More than the number of rates, another major area that warrants special attention of the GST Council is rational assignment of products to various rate categories. The products which are similar should’ve been put into one bracket but this simple principle wasn’t followed because the people entrusted to carry out the exercise were not experts but bureaucrats, who made revenue neutrality their primary concern instead of pursuing common sense.
Explaining the absurdity in the way products were assigned rates, Rajaraman writes:
For example, at the 21st meeting of the GST Council held on 9 September, rate reductions were announced for 40 products. Walnuts, whether whole or shelled, were reduced from 12 per cent to five per cent. Were other edible nuts already at five per cent? If so, why were walnuts at a higher rate earlier? Or were all nuts earlier at 12 per cent, with walnuts now singled out for a lower rate? Dried tamarind and roasted gram were reduced from 12 per cent to five per cent, but idli/dosa batter (a similar traditional processed foodstuff) remained at 12 per cent even after reduction.

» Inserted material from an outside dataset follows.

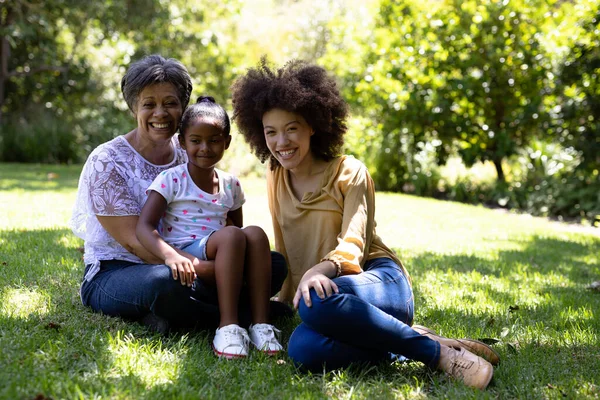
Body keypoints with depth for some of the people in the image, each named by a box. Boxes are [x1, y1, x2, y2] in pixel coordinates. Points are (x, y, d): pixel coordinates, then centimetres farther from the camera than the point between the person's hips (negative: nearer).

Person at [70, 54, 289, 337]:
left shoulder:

Cotton quilts came down from 18 per cent to five per cent for pieces costing under Rs 1,000, but 12 per cent for pieces costing more than that. But, to be fair, there were also some offsetting instances of rate rationalization. Oil cakes, which previously carried different rates by end use, got unified. Brooms got unified too, but could they have not been further unified into a single product category of household goods?
The government has also brought down tax on restaurants to five per cent but made an error in withdrawing the reverse charge mechanism (RCM) for them. This needs to be reinstated as soon as possible. RCM, after all, is at the heart of the tax reform. Arbitrary exemptions like this are counter-productive.
Clearly, there are far more important concerns that need to be addressed first. These are highly complex issues where many nuances come into play. These are where the Finance Minister and the GST Council should turn their attention to.
As far as the number of rates are concerned, Jaitley should finally settle on three: five per cent, 15 per cent and 25 or 30 per cent. No items should be exempted. Five per cent rate is low enough to be justified to be levied on products that are currently outside the tax regime. The 12 and 18 per cent slabs could be merged with a new slab of 15 per cent taking their place.
Jammu and Kashmir Finance Minister Haseeb Drabu, a vocal supporter of GST, has hinted towards this. Hitting out at critics of GST, he recently tweeted, “Till 4 months back 100s of tax rates, slabs, brackets & exemptions were ok. Now 5 rates are chaotic!,” adding further, “What 5 rates. Merit, standard & demerit rate is the norm. So all there is to it is collapsing 12 & 18% . Will converge overtime.” The highest tax bracket should be set at either 25 per cent or 30 per cent (cesses should go if it’s the latter), depending on how much revenue is foregone on merging 12 and 18 per cent slabs. Some of it can be compensated by shifting items in zero slab to five per cent one.
Here’s another non-problem that Jaitley should avoid solving: bringing oil and liquor into the GST. Let’s face it, the ability of the states to tax has been badly affected under the new tax system. GST has taken away the taxing power of the states and concentrated it into one body where the ruling party at the Centre has an upper hand. Liquor and oil are the only major sources of revenue which the states can rely on to boost their finances. The Centre should let them keep it for the sake of fiscal federalism.